Here’s a helpful list of all the benefits you might qualify for, and a more detailed explanation of program requirements and eligibility qualifications here.
3. Apply even if you don’t have documents: FEMA will need proof of “occupancy” and/or “ownership” before it cuts a check to verify that you’re a victim of the Hurricane, and not some unrelated event like a fire or subsequent windstorm. But proof can be tricky to come by in places like Puerto Rico, where so many homes are inherited without a mortgage or formal transfer of title, and where lease agreements aren’t always in writing. Even if documents do exist, they might have been lost in the storm or left behind in the rush to evacuate.

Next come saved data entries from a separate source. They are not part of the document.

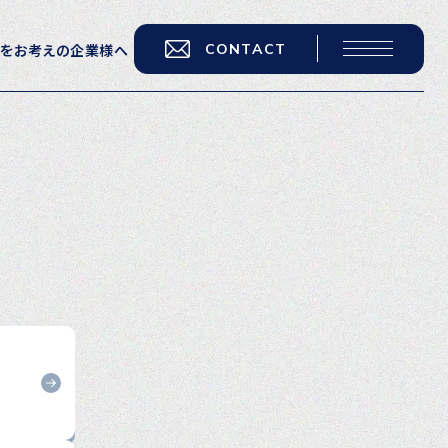
CONTACT
用をお考えの企業様へ
転職をお考えの方へ
転職エージェントサービス
転職相談会
転職者の声
キャリア採用をお考えの企業様へ
選ばれる４つの理由
４つの特長で解決
独自の採用スキーム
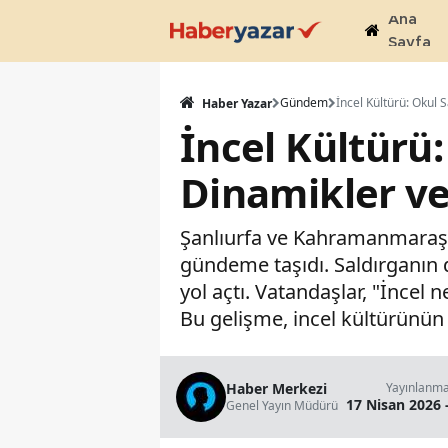
Ana
Sayfa
Gündem
Haber Yazar
İncel Kültürü:
Dinamikler ve 
Şanlıurfa ve Kahramanmaraş't
gündeme taşıdı. Saldırganın 
yol açtı. Vatandaşlar, "İncel n
Bu gelişme, incel kültürünün 
Haber Merkezi
Yayınlanm
17 Nisan 2026 
Genel Yayın Müdürü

There’s good news, though. Last month, FEMA agreed to accept a “self-declaration” as proof of of ownership/occupancy from applicants who don’t have a mortgage statement or similar document. If you’re applying by phone or in person, however, don’t be surprised if the person you’re working with doesn’t know about the new policy. There’s a good chance that person doesn’t work for FEMA full time, but was hired on a temporary basis and hasn’t been told about the latest developments. Bookmark the FEMA webpage announcing the change so you can direct them to it.

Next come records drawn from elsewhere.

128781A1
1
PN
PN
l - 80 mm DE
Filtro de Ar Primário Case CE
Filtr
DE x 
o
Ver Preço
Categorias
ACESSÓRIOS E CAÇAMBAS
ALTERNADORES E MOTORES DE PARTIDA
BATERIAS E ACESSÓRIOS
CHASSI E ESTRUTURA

It’s unclear whether FEMA will apply this policy outside of Puerto Rico, but the same problem arose in New Orleans after Hurricane Katrina, as I suspect we’ll start hearing about it as American Samoa starts recovering from Cyclone Gita. Legislation is reportedly being introduced to make this policy permanent, so I will update any developments on that.
4. FEMA grants are free, loans are not – be clear on what you’re getting. Depending on your circumstances, FEMA will either pay you directly, or offer you a low interest loan to cover certain costs. But you have to apply for the loan first to see which category you fall into. The FEMA rep will explain this when you apply. More information can be found here.
5. Appeal … and appeal again. If your application is denied, or you’re given less than you think you’re entitled to, you can appeal. Some cases are complicated, but many can be resolved by submitting missing paperwork, or correcting a date or address that was wrongly entered into your file.
By law you have 60 days to appeal – counting from the date on the notice that FEMA sent in response to your application. But file an appeal even if you missed the deadline. FEMA has been known to review late filings if you have a good reason for missing the deadline. They’ve also reconsidered appeals that have already been denied – so say lawyers who’ve done this for a while.
So submit an application, and file an appeal if you need to. But first call a lawyer. They can help.